Effect of Achyrocline satureioides extracts on Trypanosoma evansi in concentration 1, 5, 10, 50, 100, 500, and 1,000 µg/ml at time 0, 1, 3, 6, and 9 hr was tested. Different concentrations of aqueous extract (A), ethanolic extract (B), and methanolic extract (C) were tested against T. evansi. Control tests used to validate the technique: trypanosomes in culture medium (control) and antiprotozoal (D.A. - diminazene aceturate). The results (mean and standard error) within a circle are not statistically different (P>0.05), at the same time (hr).

In the present study, A. satureioides extracts showed trypanocidal effects against T. evansi. This plant has been cited by many authors because of its natural and active principles with various therapeutic properties [7,20,21], and it has been the subject of intensive scientific research using models in vivo and in vitro, which provided experimental evidence that plant extracts may have anti-inflammatory, antioxidant, and anti-parasitic properties [20]. These previous studies have shown that the caffeic acid and derivatives have antimicrobial and antiprotozoal activities [7,22]. In the current study, a dose-dependent trypanocidal effect of A. satureioides extracts against T. evansi was observed, i.e., in the concentrations of 500 and 1,000 µg/ml there was no longer trypomastigotes of T. evansi 1 hr after incubation.

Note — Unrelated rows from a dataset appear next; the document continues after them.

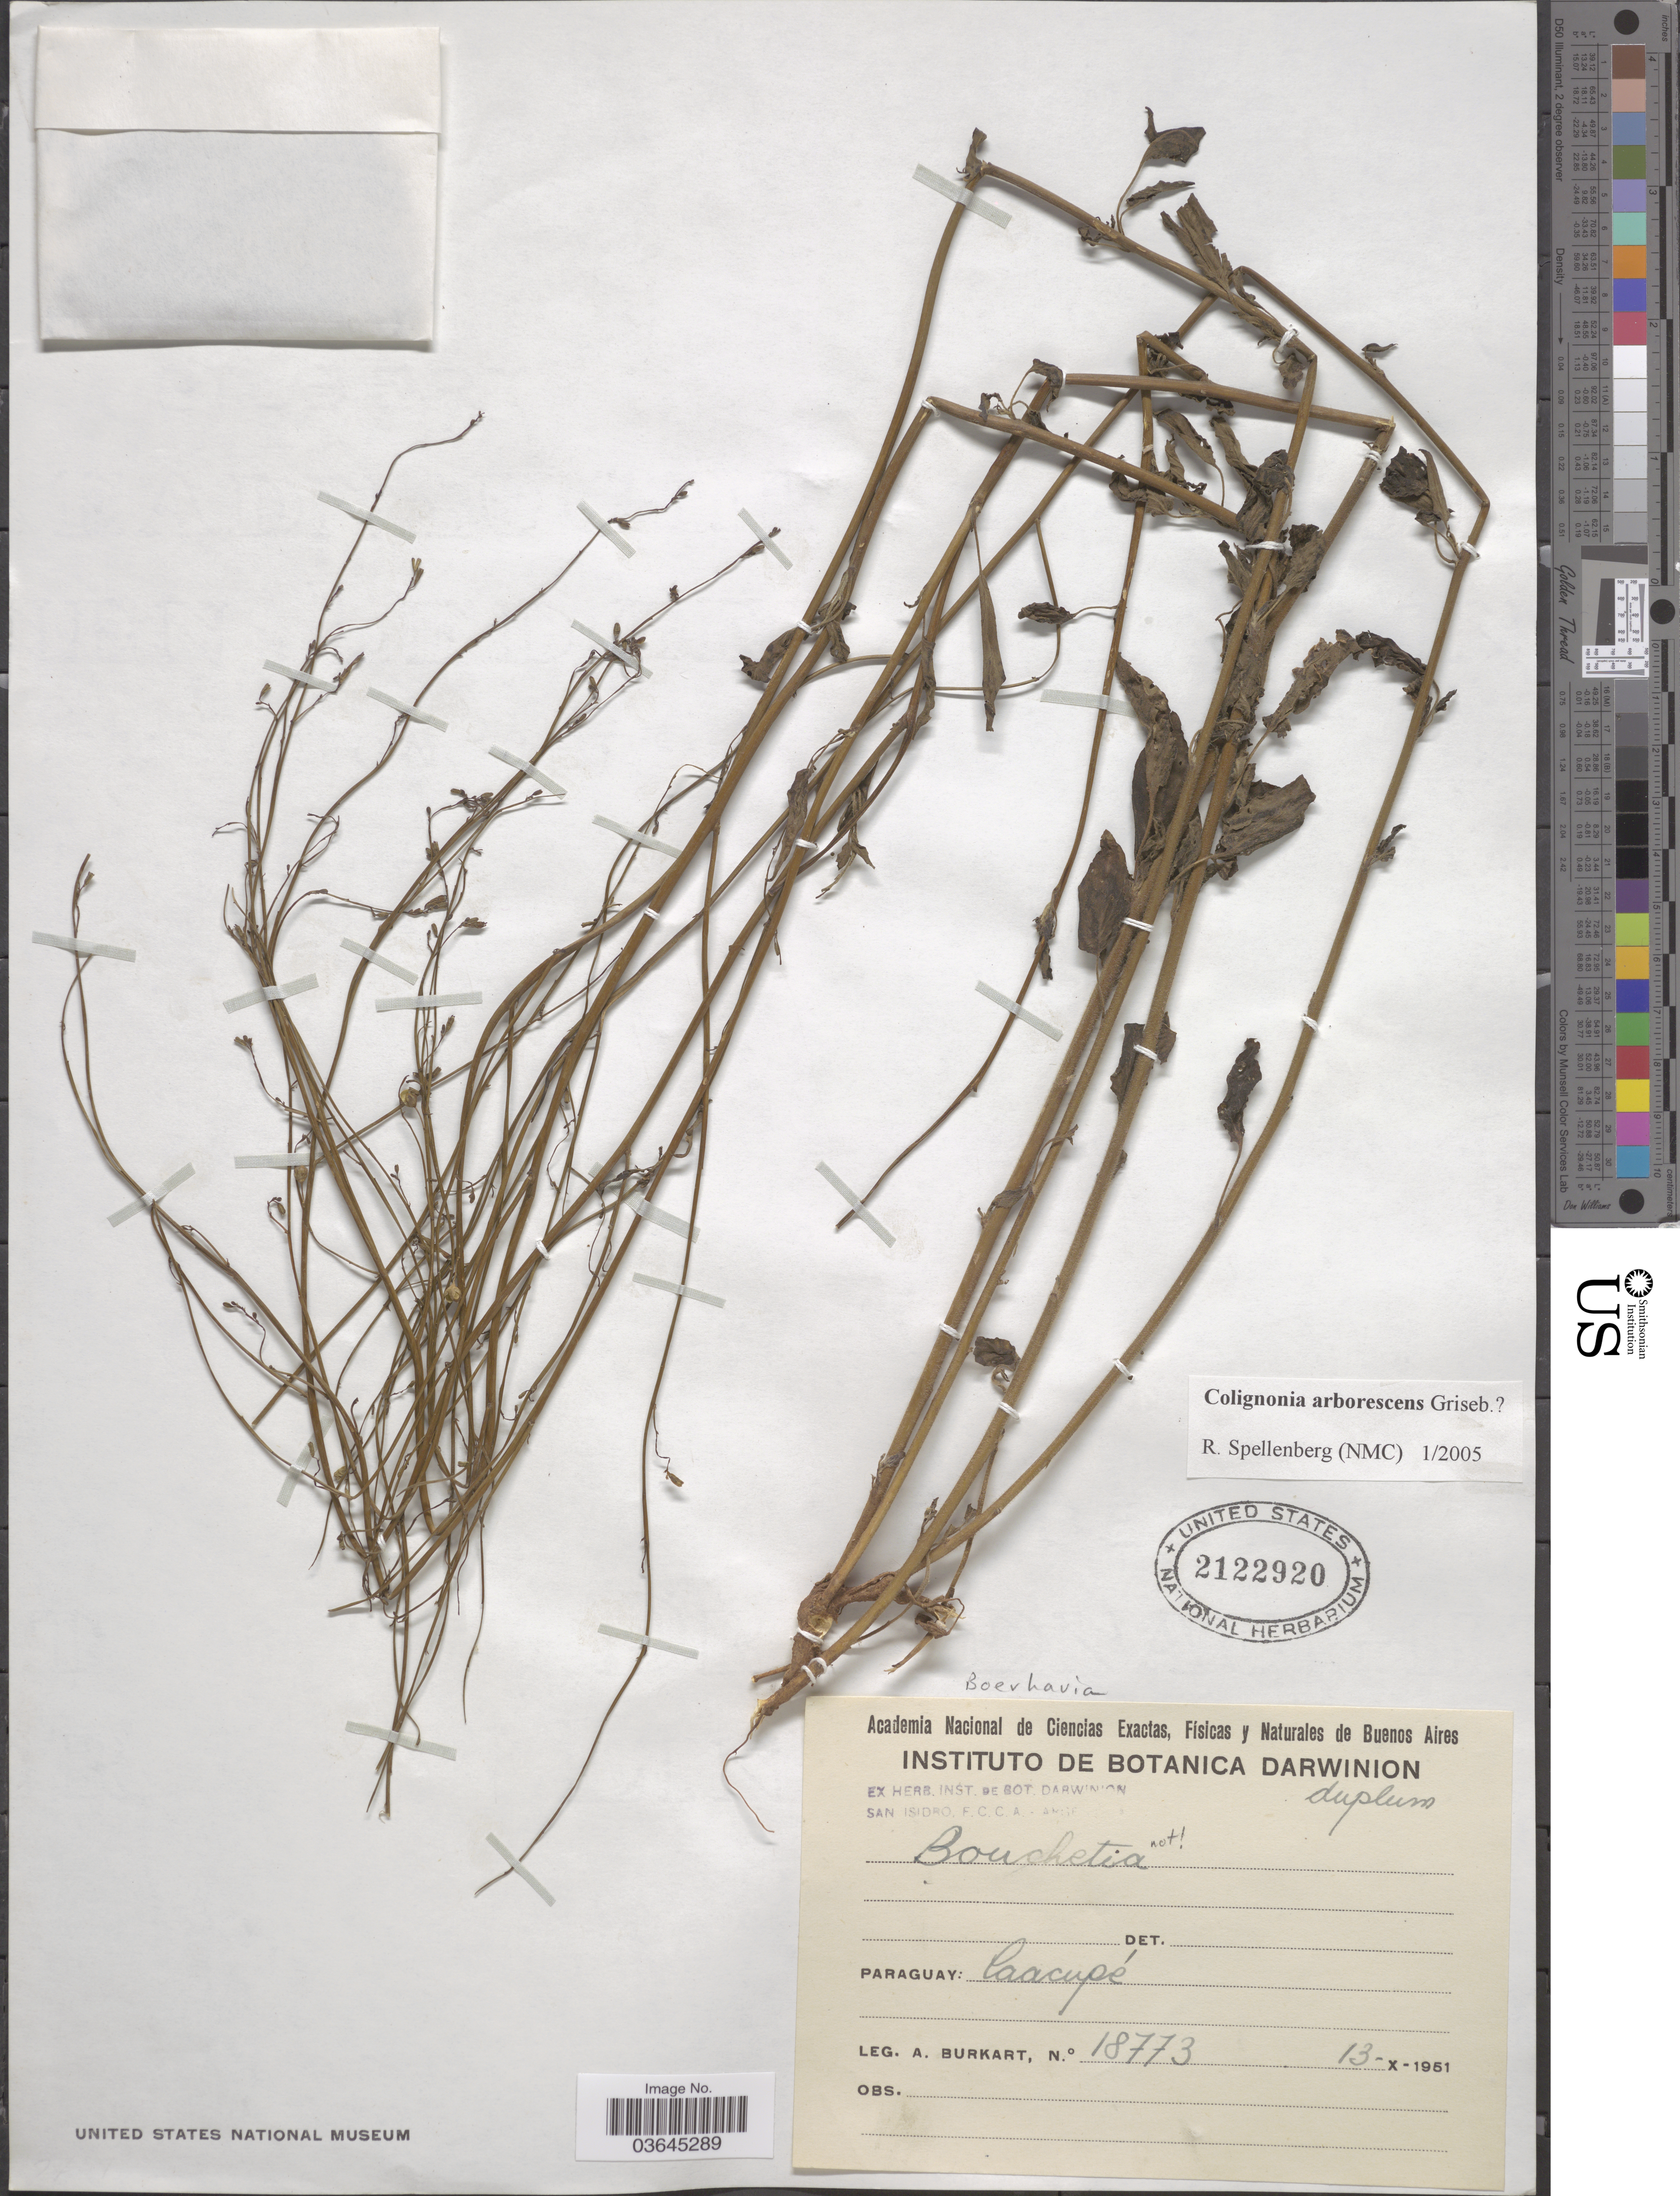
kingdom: Plantae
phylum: Tracheophyta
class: Magnoliopsida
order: Caryophyllales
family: Nyctaginaceae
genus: Boerhavia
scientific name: Boerhavia sp.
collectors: A. E. Burkart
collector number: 18773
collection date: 1951-10-13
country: Paraguay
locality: Caacupé.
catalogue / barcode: US 2122920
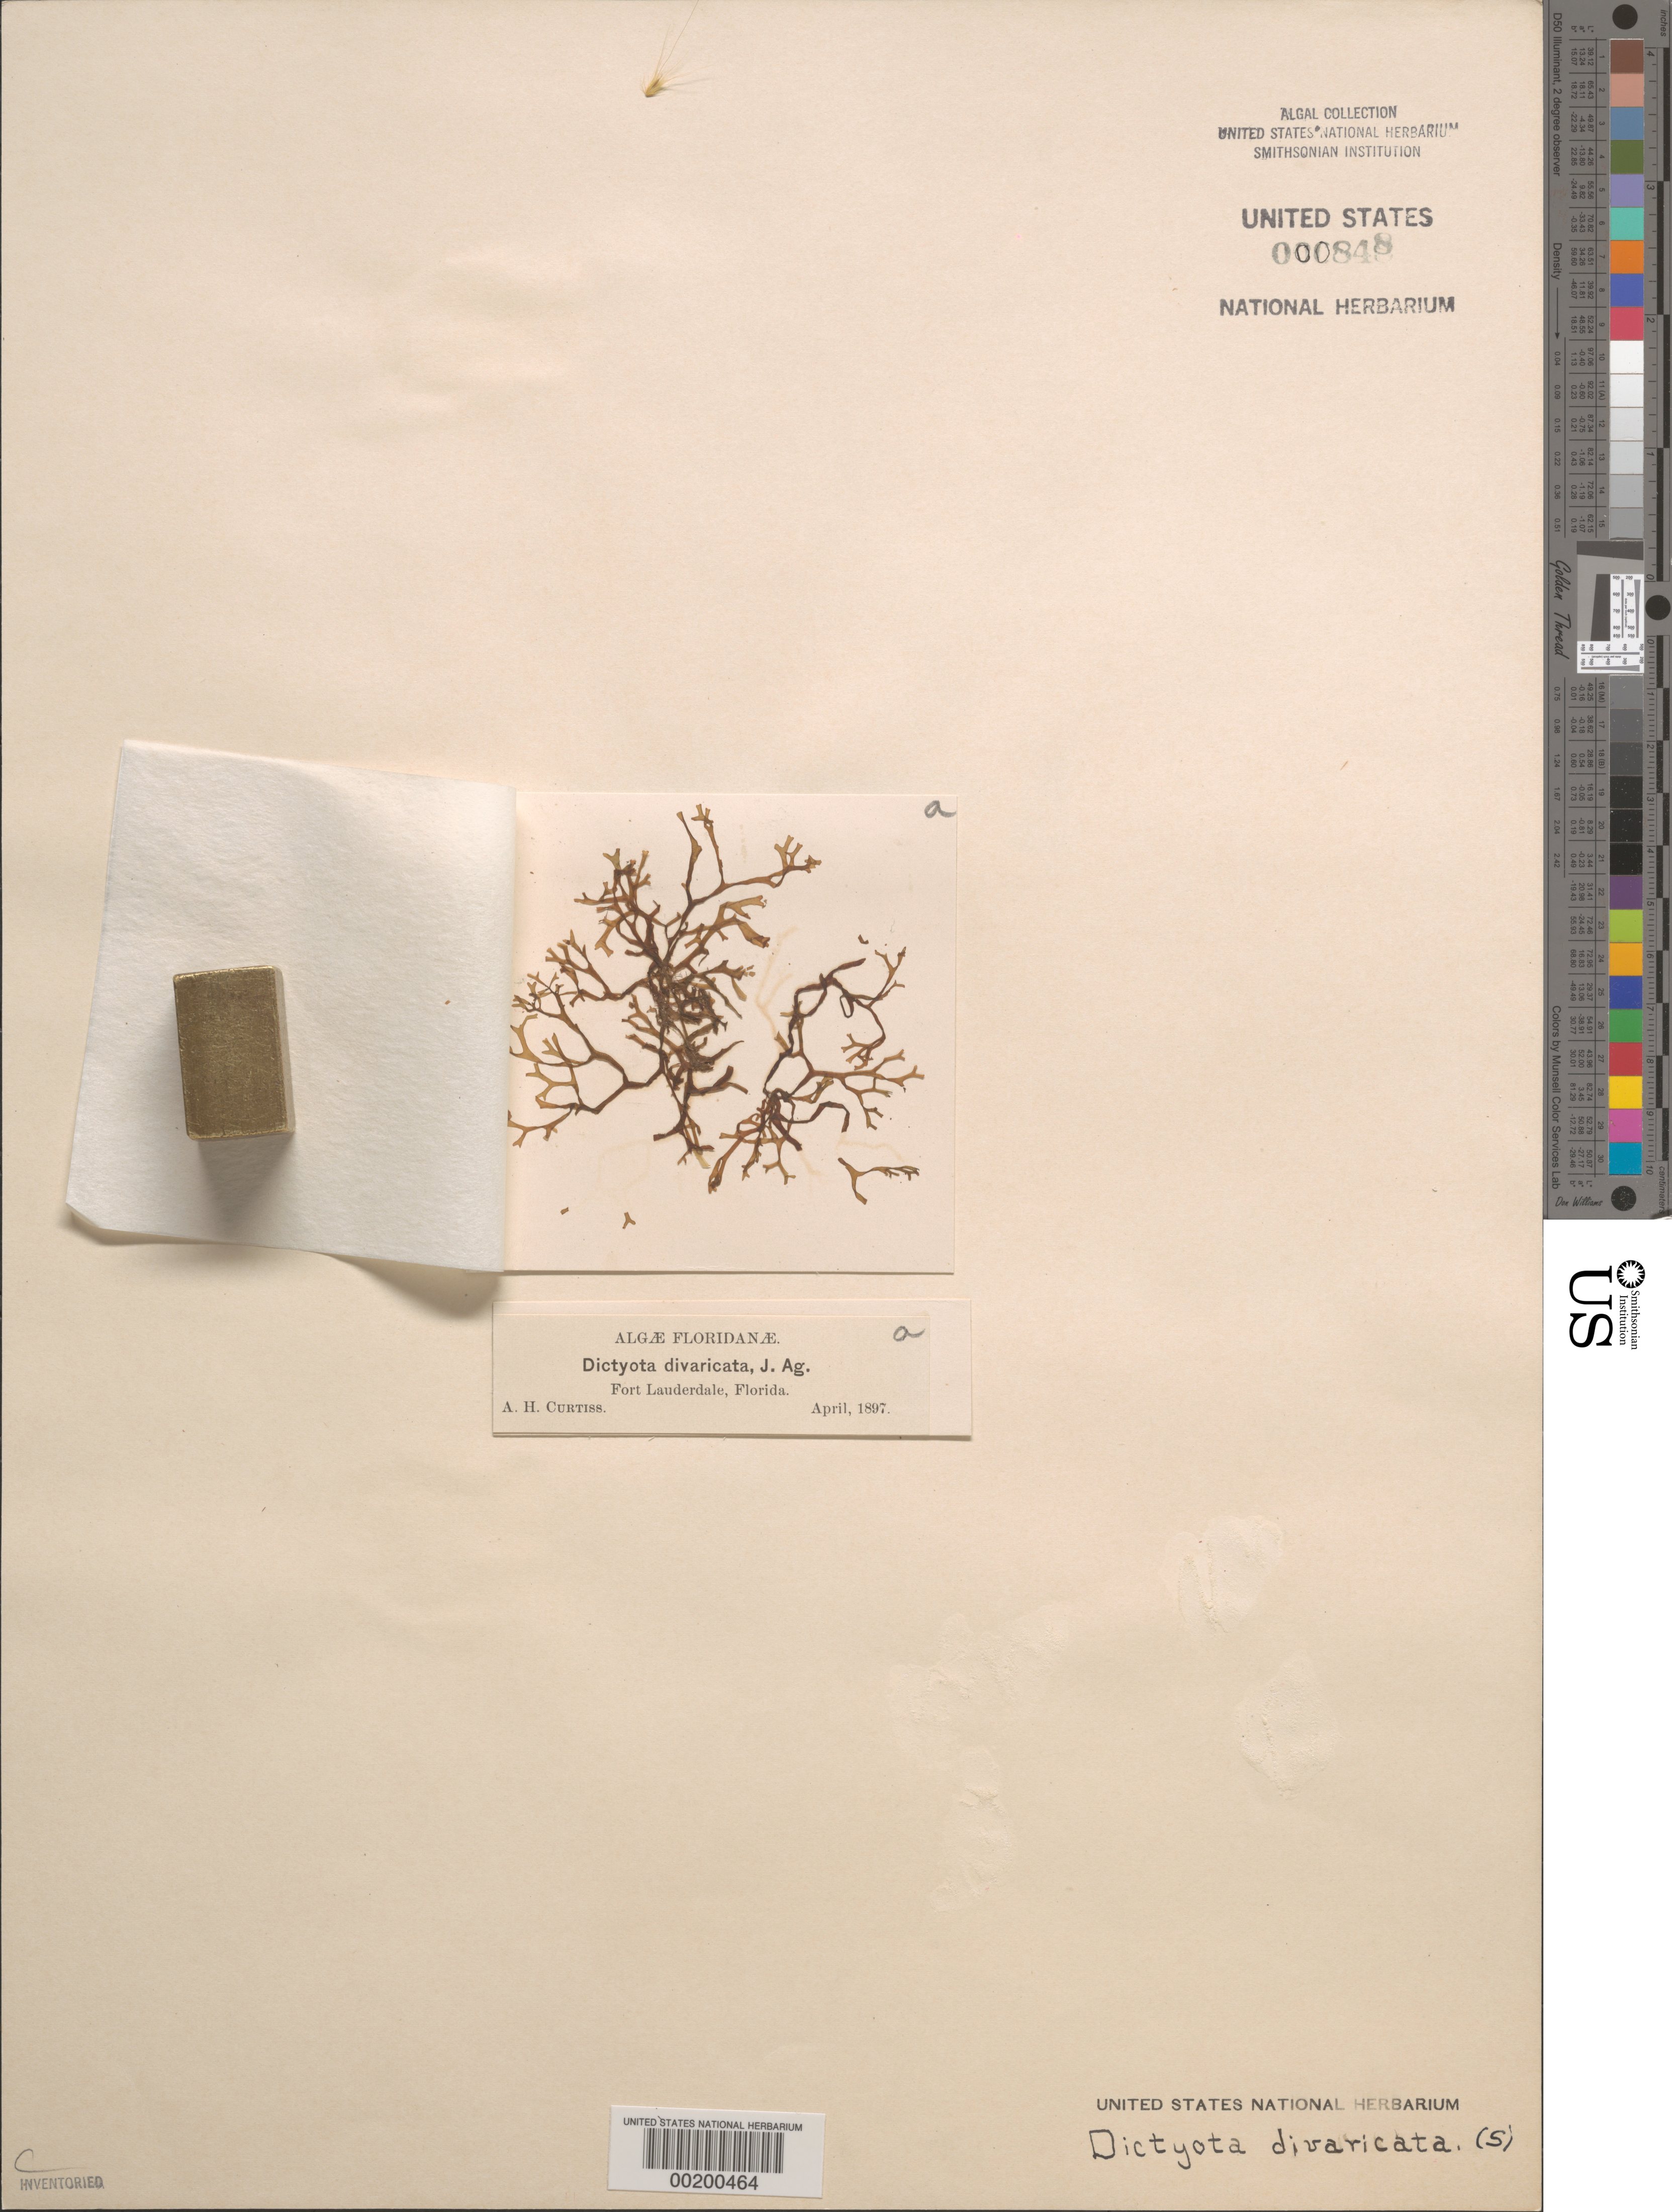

The chromatography analyses showed that in 3 types of extraction, the major compounds found were flavonoids, but difference between the amounts of compounds in each extract is due to the choice of solvent extraction according to researchers [14]. Many authors have identified several types of flavonoids as trypanocidal principles of plant extracts [23,24,25]. These compounds have different mechanisms to cause death of trypanosomes, such as oxidative stress, autophagy, and osmotic pressure [26]. The other mechanism was the trypanocidal activity of plant compounds related by Mittra et al. [27] involving mitochondria, interfering with cell respiration of the parasite as described. Furthermore, flavonoid compounds induce the loss of both maxicircles and minicircles, resulting in the formation of dyskinetoplastid cells. The loss of mitochondrial DNA causes alteration in mitochondrial structure and consequently decreases in mitochondrial ATP production.

We concluded that aqueous, ethanolic, and methanolic extracts of A. satureioides have trypanocidal activities against T. evansi in vitro. The flavonoid compounds have shown promising trypanocidal activities/properties, and these results suggest that these extracts, once proven their in vivo action, may be an alternative in single treatment, or in association with others drugs.